J’avais entendu parler de ce livre dont le titre avait retenu mon attention à sa sortie. Je suis tombée dessus par hasard à la médiathèque. 

J’en profite pour vous annoncer que le blog va être en pause quelque temps en raison de la rentrée des classes – hé oui, il faut bien reprendre ! – et de mes activités annexes. Je pense espacer mes chroniques dans les mois à venir pour me consacrer davantage à l’écriture. Mais, cela ne va pas m’empêcher de lire !

Le Tueur hypocondriaque, Juan Jacinto Muños Rengel

Monsieur Y. exerce la profession peu commune de tueur à gage. Forcément, le métier requiert patience, méthode mais aussi forme physique. La patience, notre (anti-)héros n’en manque pas. Voilà très exactement un an et deux mois qu’il poursuit sa cible, Eduardo Blaisten. Idem pour la méthode, il connait mille et une techniques pour achever ses victimes et toutes les astuces pour les suivre des mois sans se faire repérer. Le seul hic, et non des moindres, c’est bien la santé…

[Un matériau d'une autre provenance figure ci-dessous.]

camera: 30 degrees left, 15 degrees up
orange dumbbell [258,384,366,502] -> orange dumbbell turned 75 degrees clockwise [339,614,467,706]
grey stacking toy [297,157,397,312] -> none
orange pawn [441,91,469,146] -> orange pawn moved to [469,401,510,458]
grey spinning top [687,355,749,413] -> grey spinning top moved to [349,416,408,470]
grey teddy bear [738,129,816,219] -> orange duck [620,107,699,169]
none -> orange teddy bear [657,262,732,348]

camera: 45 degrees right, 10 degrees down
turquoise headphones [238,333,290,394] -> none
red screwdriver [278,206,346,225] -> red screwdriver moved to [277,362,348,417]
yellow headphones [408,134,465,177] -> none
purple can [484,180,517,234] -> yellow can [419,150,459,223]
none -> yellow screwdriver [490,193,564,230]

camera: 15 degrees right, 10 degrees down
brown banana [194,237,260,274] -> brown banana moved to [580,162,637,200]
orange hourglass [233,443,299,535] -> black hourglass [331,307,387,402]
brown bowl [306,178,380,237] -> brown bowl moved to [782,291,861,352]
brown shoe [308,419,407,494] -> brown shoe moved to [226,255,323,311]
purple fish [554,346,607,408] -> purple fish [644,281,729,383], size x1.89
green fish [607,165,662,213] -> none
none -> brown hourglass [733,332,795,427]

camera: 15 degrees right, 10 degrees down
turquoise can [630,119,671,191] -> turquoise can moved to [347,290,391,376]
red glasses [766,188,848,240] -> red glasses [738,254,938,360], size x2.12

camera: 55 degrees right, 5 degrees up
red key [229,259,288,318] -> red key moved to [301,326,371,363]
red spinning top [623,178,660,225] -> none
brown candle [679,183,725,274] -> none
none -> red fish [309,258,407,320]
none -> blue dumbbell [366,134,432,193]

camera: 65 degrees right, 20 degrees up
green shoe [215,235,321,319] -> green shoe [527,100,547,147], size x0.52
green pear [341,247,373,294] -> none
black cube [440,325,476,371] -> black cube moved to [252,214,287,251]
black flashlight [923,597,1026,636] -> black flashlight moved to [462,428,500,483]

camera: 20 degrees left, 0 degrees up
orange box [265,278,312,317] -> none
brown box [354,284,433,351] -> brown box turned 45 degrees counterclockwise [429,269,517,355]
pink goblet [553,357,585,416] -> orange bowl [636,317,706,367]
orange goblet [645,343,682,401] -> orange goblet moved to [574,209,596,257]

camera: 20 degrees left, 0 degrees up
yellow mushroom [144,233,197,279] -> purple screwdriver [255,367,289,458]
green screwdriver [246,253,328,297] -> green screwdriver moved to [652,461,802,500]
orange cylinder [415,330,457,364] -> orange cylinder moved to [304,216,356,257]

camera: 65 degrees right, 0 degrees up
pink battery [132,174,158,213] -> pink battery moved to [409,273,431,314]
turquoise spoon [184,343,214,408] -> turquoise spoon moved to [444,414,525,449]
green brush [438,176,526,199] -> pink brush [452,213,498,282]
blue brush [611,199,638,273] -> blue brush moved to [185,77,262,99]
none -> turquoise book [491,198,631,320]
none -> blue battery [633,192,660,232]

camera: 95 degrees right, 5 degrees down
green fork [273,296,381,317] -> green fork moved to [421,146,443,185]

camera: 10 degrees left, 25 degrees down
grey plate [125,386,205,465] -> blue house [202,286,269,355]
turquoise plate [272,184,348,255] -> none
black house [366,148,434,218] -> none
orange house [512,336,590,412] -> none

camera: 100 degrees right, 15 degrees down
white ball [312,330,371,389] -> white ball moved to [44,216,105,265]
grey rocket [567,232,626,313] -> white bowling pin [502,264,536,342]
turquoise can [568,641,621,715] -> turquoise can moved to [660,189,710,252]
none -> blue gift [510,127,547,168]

En effet, notre tueur se réveille chaque matin avec l’intime conviction qu’il mourra avant la tombée de la nuit. Atteint de toutes sortes de maladies rares mais surtout très imaginaires (narcolepsie, strabisme, allergies multiples, crampe du tueur professionnel et j’en passe !), pas facile pour lui de concilier son métier et les exigences de soins que lui imposent ses (pseudo-)souffrances. Mais il y a pire que cela. Monsieur Y. a clairement la poisse !

Chaque jour, sans bien comprendre pourquoi il est encore en vie, il s’acharne, en homme de devoir kantien, à exécuter sa victime. Mais celle-ci – qui va pourtant mettre un certain temps avant de se rendre compte qu’elle est suivie – reste insaisissable. Après de multiples échecs dans ses tentatives d’assassinat, notre criminel en vient à établir des liens entre tous les symptômes et la malchance qui l’accablent et les souffrances que connurent Proust, Descartes, Swift, Poe, Voltaire, entre autres illustres hypocondriaques. Mais, l’unique question qui taraude le lecteur est : parviendra-t-il à tuer Blaisten avant de mourir lui-même ???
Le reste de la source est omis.